:: Selected passage

The New York Avenue Presbyterian Church is a congregation of the Presbyterian Church (USA), currently the largest Presbyterian denomination in the United States.  It is located at the intersection of 13th Street and New York Avenue at 1313 New York Avenue (MAP).  It is situated among several tall modern building in D.C.’s Downtown neighborhood.  However, its tall steeple helps it stand out.  And on this bike ride I stopped by and spent a little time there learning more about it.  

The church was formed in 1859-60 but traces its roots to 1803 as the F Street Associate Reformed Presbyterian Church and another congregation founded in 1820 on its current site, the Second Presbyterian Church. After the merger the church was named the New York Avenue Presbyterian Church, taking its name from the avenue that separated it from a tannery across the street at that time, and the original church building was constructed in the Colonial Revival style with Italianate details as designed by Architect Edward Haviland. The current church building was built in 1950 and is a replica of the original 19th century building designed by Haviland.  

The church is located four blocks from The White House.  And due to its proximity to the White House, a number of U.S. presidents have attended services there. In fact, eleven sitting presidents have worshiped in either the existing church or the original one, beginning with John Quincey Adams. The others were Andrew Jackson, Abraham Lincoln, William Henry Harrison, James K. Polk, Franklin Pierce, James Buchanan, Andrew Johnson, Benjamin Harrison, Dwight D. Eisenhower and, most recently, Richard Nixon. Members of presidents’ cabinets, congressmen and senators, and the Supreme Court justices have also attended over the years.

::::

» **Request 1**:
In the passage on the New York Avenue Presbyterian Church, reproduce the text starting at "The New York Avenue Presbyterian Church is" and ending at "more about it.".
» **Request 2**:
According to the passage on the New York Avenue Presbyterian Church, in what year was the current church building built?
The records below have nothing to do with what's asked here.

:: Given records

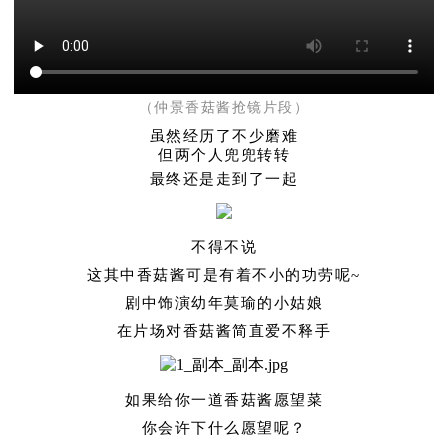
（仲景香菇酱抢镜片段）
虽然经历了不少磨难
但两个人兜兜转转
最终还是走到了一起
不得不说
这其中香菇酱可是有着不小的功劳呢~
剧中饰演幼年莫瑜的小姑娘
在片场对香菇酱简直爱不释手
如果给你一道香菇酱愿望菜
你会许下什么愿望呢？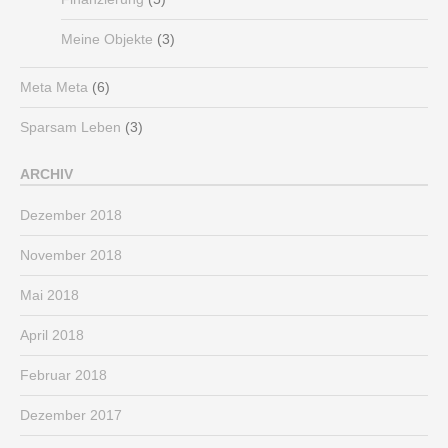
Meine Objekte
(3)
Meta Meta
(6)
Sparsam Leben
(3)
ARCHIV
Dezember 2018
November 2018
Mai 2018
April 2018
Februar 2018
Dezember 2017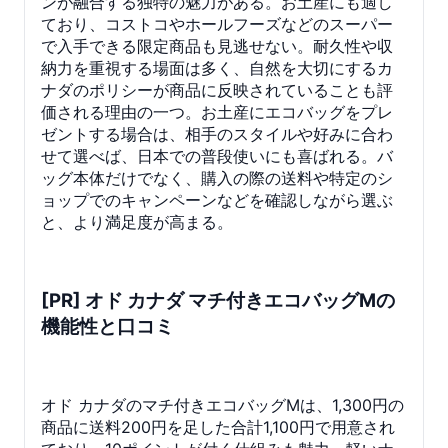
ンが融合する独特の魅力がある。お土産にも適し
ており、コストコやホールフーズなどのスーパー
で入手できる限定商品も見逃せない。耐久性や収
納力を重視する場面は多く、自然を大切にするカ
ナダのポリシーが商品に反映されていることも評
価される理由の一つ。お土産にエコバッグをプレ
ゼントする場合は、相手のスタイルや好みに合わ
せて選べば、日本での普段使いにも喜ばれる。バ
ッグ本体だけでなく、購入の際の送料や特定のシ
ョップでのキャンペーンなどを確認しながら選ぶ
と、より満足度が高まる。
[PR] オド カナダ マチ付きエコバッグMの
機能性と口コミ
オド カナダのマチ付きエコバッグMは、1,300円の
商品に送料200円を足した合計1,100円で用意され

::::

» **Answer 1**:
The New York Avenue Presbyterian Church is a congregation of the Presbyterian Church (USA), currently the largest Presbyterian denomination in the United States.  It is located at the intersection of 13th Street and New York Avenue at 1313 New York Avenue (MAP).  It is situated among several tall modern building in D.C.’s Downtown neighborhood.  However, its tall steeple helps it stand out.  And on this bike ride I stopped by and spent a little time there learning more about it.

» **Answer 2**:
1950